So many people don't seem to realise that evaluative metering works around the metering of the focus point, if you like it is an "intelligent" version of spot meter linked to AF point, without the dire consequences if you don't know what you are doing !


----------



## kat.hayes (Jul 29, 2017)

Thank you for your replies! There were a few facets to my original question, though I received a lot of very useful info, and I think I am starting to get it.

1.) LDS mentioned that Spot Metering may not be the best mode for “action” shooting. Which metering mode is better for moving/running kids? Evaluative?

2.) As a general rule, when using Spot Meter on the face of someone with fair skin, do you simply always meter on a spot on his/her face, and based on the results, always dial in somewhere between .66 - 1 stop?

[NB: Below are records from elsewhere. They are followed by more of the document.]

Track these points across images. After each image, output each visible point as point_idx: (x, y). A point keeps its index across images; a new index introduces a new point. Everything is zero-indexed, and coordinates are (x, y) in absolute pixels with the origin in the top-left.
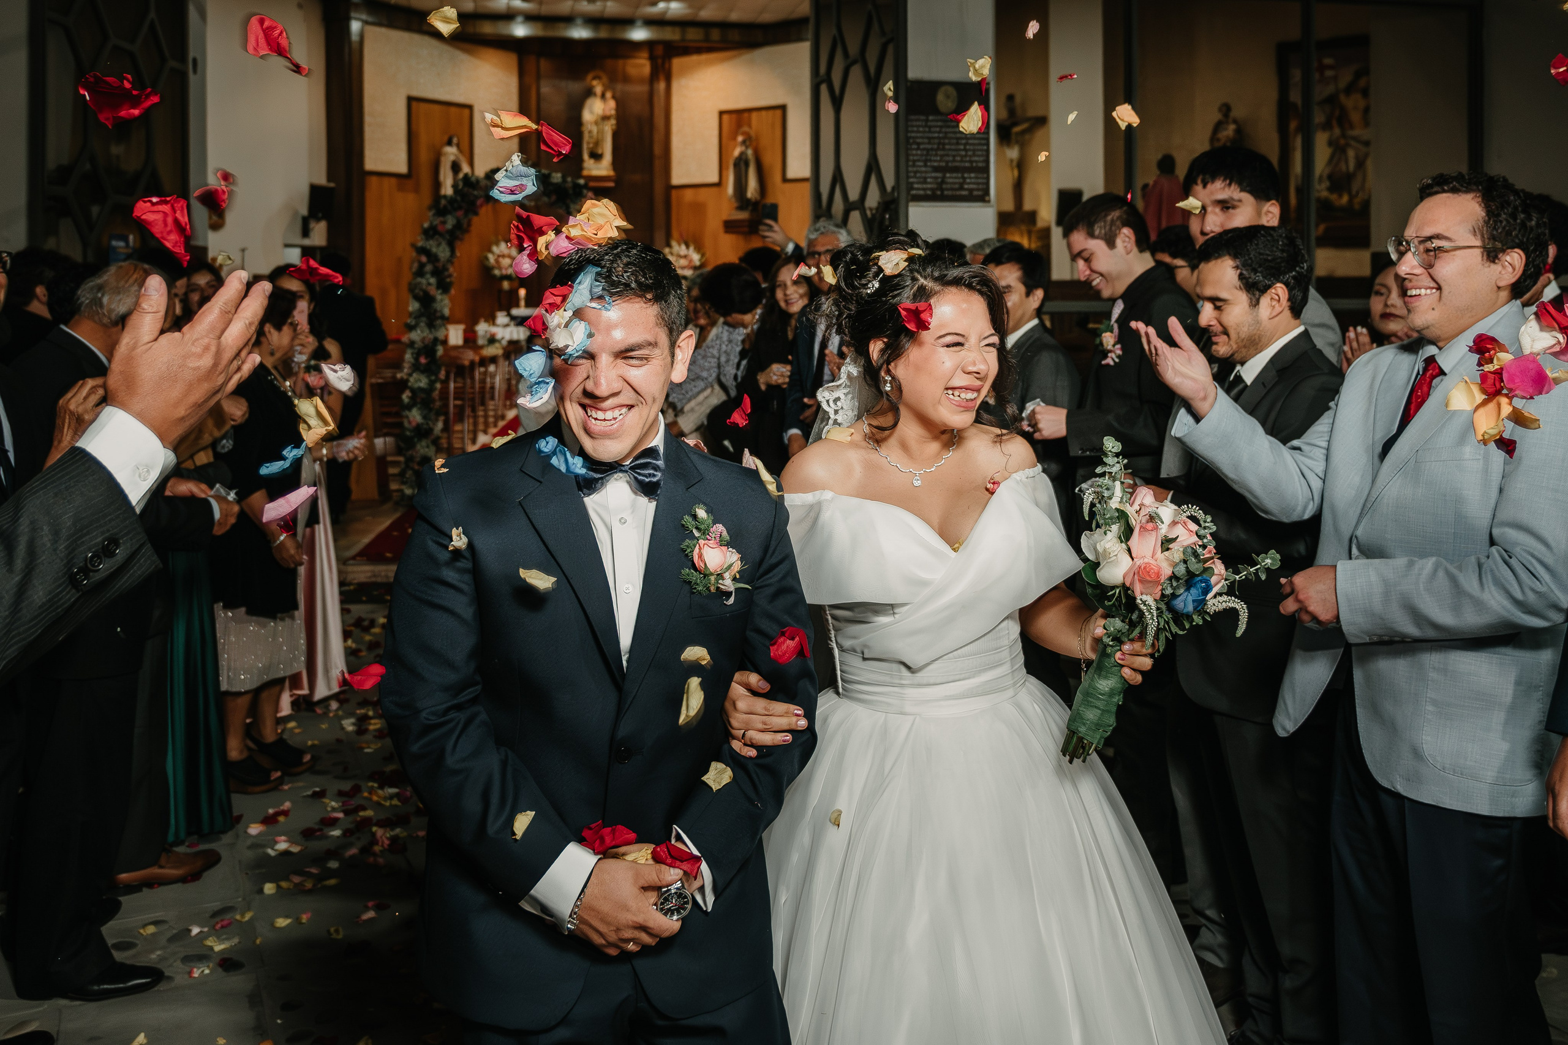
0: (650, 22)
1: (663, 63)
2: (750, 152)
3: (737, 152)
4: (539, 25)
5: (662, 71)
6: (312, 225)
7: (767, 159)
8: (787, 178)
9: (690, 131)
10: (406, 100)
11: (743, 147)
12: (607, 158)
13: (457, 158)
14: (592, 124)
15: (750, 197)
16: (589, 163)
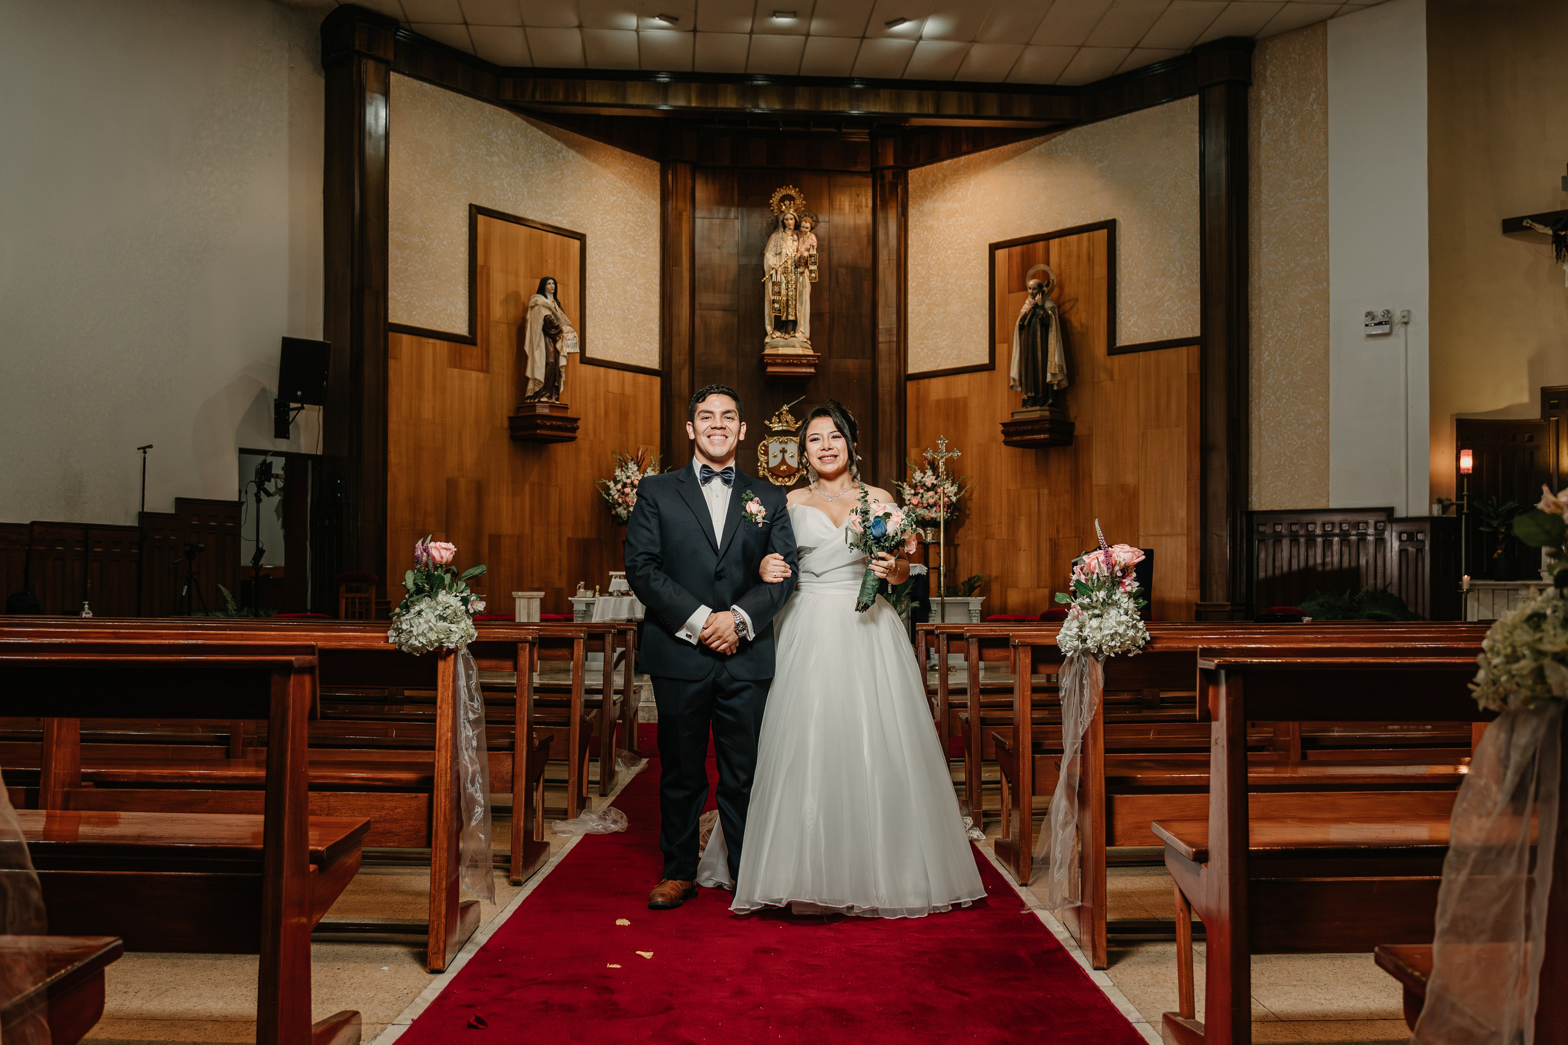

3.) Is Spot Metering the only metering mode where you need to dial in + or - in the Exposure Compensation based on how dark or light the person's skin tone is?

Thank you!


----------



## dak723 (Jul 29, 2017)

kat.hayes said:


> Thank you for your replies! There were a few facets to my original question, though I received a lot of very useful info, and I think I am starting to get it.
> 
> 1.) LDS mentioned that Spot Metering may not be the best mode for “action” shooting. Which metering mode is better for moving/running kids? Evaluative?
> 
> ...



If your questions - and the need to use exposure compensation - are based on your experience with your camera, then by all means continue to do what you are doing if you are getting good results. Otherwise...

In my opinion, spot metering is used for the exact purpose of getting the correct exposure at the exact spot you want, often in cases where it differs substantially from the rest of the composition. So, when spot metering, you should be getting the correct exposure for that spot (faces, in your examples) and should not have to use exposure compensation at all as a general rule. Based on your questions 2 and 3, I would conclude the opposite - when spot metering is used you will not need to use exposure compensation. 

If there is not a specific spot you want metered, I would use evaluative for everything else. In fact, evaluative is the only exposure setting I use. I don't shoot portraits, so my answer isn't specific to your portraits/skin tones questions, so keep that in mind.


----------



## LDS (Jul 29, 2017)

kat.hayes said:


> 1.) LDS mentioned that Spot Metering may not be the best mode for “action” shooting. Which metering mode is better for moving/running kids? Evaluative?
> 
> 2.) As a general rule, when using Spot Meter on the face of someone with fair skin, do you simply always meter on a spot on his/her face, and based on the results, always dial in somewhere between .66 - 1 stop?
> 
> 3.) Is Spot Metering the only metering mode where you need to dial in + or - in the Exposure Compensation based on how dark or light the person's skin tone is?



1) Unless the scene is evenly lit, Evaluative metering will adapt better to the scene, but like any automation, is not perfect. There are some situations where other metering modes may work better. For example, weighted average may work for large subjects in the middle of the frame, when borders are not important. Or (semi)spot metering may be better when shooting small subject moving on a larger darker/lighter background, often out of focus (i.e. birds), or backlit subjects which don't fill the frame. I use evaluative unless there are specific reasons to change. Also evaluative may use AF data to give more weight to the areas which are focused.

2) As a general rule, yes, but you need to be careful about the area you meter. Shadows or bright reflections may lead to the wrong reading.

3) No. Evaluative metering tries to "understand" the scene and optimize exposure, but can fail. Other methods, including weighted average and semispot, are still based on the 18% gray standard. A lot depends on which parts of the frame are skin, and which are not. A portrait where most of the frame is the subject face, for example, is different than an image of a child among her or his toys, maybe on a dark background.

What is important is to understand how the meter "thinks" in each mode, and foresee any correction needed. In doubt, bracket. Anyway, small adjustment can be easily made in post-production, today, especially when shooting RAW instead of JPEG.


----------